**Exercise details**
Search the records for the string "projet" and return each line that has it.

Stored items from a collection
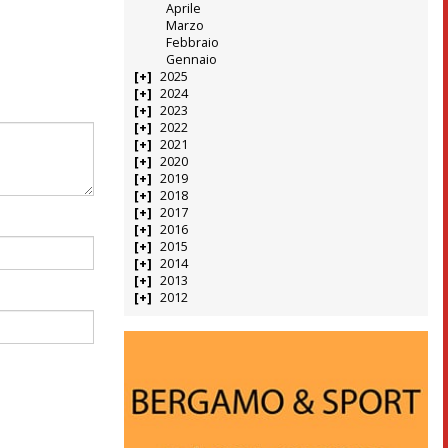
Aprile
Marzo
Febbraio
Gennaio
2025
2024
2023
2022
2021
2020
2019
2018
2017
2016
2015
2014
2013
2012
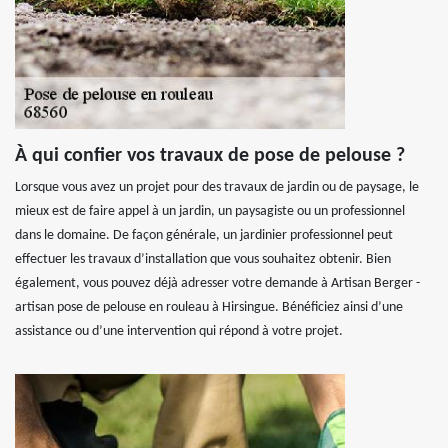
À qui confier vos travaux de pose de pelouse ?
Lorsque vous avez un projet pour des travaux de jardin ou de paysage, le
mieux est de faire appel à un jardin, un paysagiste ou un professionnel
dans le domaine. De façon générale, un jardinier professionnel peut
effectuer les travaux d’installation que vous souhaitez obtenir. Bien
également, vous pouvez déjà adresser votre demande à Artisan Berger -
artisan pose de pelouse en rouleau à Hirsingue. Bénéficiez ainsi d’une
assistance ou d’une intervention qui répond à votre projet.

**Task result**
Lorsque vous avez un projet pour des travaux de jardin ou de paysage, le
assistance ou d’une intervention qui répond à votre projet.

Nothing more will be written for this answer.